Poemas

POEMA
(Dedicado a Mário Cesariny)
Moveu-se o automóvel – mas não devia mover-se
não devia!
Ontem à meia-noite três relógios distintos bateram:
primeiro um, depois outro e outro:
o eco do primeiro, o eco do segundo, eu sou o eco do terceiro
Eu sou a terceira meia-noite dos dias que começam
Pregões de varina sem peixe
– o peixe morreu ao sair da água
e assim já não é peixe
Assim como eu que vivo uma VIDA EXTREMA.
*
PROJECTO DE SUCESSÃO
(Dedicado a Mário Henriques)
Continuar aos saltos até ultrapassar a Lua
continuar deitado até se destruir a cama
permanecer de pé até a polícia vir
permanecer sentado até que o pai morra
Arrancar os cabelos e não morrer numa rua solitária
amar continuamente a posição vertical
e continuamente fazer ângulos rectos
Gritar da janela até que a vizinha ponha as mamas de fora
por-se nu em casa até a escultora dar o sexo
fazer gestos no café até espantar a clientela
pregar sustos nas esquinas até que uma velhinha caia
contar histórias obscenas uma noite em família
narrar um crime perfeito a um adolescente loiro
beber um copo de leite e misturar-lhe nitro-glicerina
deixar fumar um cigarro só até meio
Abrirem-se covas e esquecerem-se os dias
beber-se por um copo de oiro e sonharem-se Índias!
*
RECUSA
I
É muito possível durante os primeiros meses
uma importante viagem à Ásia - essa
é uma das consequências
secretas
em que não se tomaram quaisquer resoluções finais
e ambas chegaram igualmente.
II
ainda um cu marinho de agonia onde eu
sou um copo de aguardente francesa e tu
uma gaivota que passa rente ao barco que me leva
III
- Eu sou uma coisa qualquer
Eu sou uma qualquer coisa
sou uma qualquer coisa eu
uma qualquer coisa eu sou
qualquer coisa eu sou uma
coisa eu sou uma qualquer
EU NÃO SOU UMA COISA QUALQUER
- eu sou uma cidade
- eu sou ZANONI de Bulwer Lyton
- eu sou uma errata
- onde está a minha vida deve-se ver a nossa vida
- onde está Deus deve-se ver o Diabo
- onde está o Amor deve estar o Grande Amor
Mágico Amor Meu
- onde estou Eu deves estar Tu
- onde estão os lábios da nossa vida HÁ
uma porta secreta minúscula
O-AMOR
MEU AMOR
*
ANTÓNIO MARIA LISBOA:
Nasceu e morreu em Lisboa.

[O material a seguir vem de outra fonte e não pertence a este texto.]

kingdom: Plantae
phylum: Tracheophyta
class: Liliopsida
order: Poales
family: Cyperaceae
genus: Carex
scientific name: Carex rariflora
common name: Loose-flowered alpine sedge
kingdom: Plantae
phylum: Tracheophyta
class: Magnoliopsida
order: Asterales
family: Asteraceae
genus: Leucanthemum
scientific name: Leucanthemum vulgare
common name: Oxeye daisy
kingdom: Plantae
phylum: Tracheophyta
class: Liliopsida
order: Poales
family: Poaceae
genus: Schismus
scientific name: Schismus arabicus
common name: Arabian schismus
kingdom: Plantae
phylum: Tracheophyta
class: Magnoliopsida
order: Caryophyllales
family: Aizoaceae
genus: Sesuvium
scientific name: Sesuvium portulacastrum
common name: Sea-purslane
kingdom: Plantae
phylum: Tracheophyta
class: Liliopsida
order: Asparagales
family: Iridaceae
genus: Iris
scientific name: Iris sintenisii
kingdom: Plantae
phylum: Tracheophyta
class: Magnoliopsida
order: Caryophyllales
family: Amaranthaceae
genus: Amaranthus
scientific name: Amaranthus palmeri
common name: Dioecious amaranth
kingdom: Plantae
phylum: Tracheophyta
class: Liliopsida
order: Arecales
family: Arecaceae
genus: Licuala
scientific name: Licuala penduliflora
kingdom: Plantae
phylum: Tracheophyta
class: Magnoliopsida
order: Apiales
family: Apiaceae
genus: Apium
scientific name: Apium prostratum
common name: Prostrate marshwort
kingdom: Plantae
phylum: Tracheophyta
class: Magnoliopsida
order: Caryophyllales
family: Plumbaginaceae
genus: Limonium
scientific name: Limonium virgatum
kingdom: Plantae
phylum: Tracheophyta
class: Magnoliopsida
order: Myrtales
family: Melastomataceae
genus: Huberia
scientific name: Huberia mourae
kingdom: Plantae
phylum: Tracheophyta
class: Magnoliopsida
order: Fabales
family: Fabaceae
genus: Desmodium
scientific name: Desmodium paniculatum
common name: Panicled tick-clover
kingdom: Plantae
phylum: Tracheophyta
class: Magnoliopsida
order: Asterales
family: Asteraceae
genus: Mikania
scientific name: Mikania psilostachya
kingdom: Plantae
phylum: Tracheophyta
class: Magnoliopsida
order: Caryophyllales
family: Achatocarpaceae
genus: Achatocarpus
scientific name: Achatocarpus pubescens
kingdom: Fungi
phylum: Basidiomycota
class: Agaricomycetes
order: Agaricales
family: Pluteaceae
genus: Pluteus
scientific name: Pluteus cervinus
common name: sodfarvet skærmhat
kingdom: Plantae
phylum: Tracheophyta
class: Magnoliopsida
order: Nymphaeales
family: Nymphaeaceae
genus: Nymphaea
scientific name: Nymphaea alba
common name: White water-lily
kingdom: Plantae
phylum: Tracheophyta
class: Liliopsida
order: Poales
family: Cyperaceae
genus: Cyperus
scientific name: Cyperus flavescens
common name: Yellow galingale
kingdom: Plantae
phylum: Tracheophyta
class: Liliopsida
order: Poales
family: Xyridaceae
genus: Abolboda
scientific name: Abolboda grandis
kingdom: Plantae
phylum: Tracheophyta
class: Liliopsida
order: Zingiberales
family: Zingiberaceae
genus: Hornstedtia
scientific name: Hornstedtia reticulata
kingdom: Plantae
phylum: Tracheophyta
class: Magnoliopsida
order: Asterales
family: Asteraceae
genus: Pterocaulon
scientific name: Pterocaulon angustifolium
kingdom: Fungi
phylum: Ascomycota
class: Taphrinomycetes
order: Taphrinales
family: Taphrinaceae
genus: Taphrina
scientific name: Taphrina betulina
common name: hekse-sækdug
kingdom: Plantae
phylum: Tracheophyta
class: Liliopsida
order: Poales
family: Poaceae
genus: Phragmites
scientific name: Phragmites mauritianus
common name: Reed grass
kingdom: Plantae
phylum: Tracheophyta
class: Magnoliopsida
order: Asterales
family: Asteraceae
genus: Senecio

Pode ser considerado um dos nossos maiores (se não o maior!) poetas surrealistas. Mas mantém-se o esquecimento. O surrealismo foi, de certa forma, fugaz entre nós. Ficam as palavras de Mário Cezariny, outro dos surrealistas: “Partido da liberdade surrealista, o pensamento poético de António Maria Lisboa aprisionou a ave hierática com que, até hoje, só os asiáticos e certos primitivos tem modulado a chamada vida prática. (Mas não foram os poetas chineses os criadores, há 2062 anos, do jogo poético colectivo «inventado» pelos surrealistas, há dois dias? Os termos da obra de António Maria Lisboa, de um desenvolvimento extra-individual de aferição da Verdade, da Justiça e do Bem, não inquirem, impõem as condições da sua perenidade” (1958).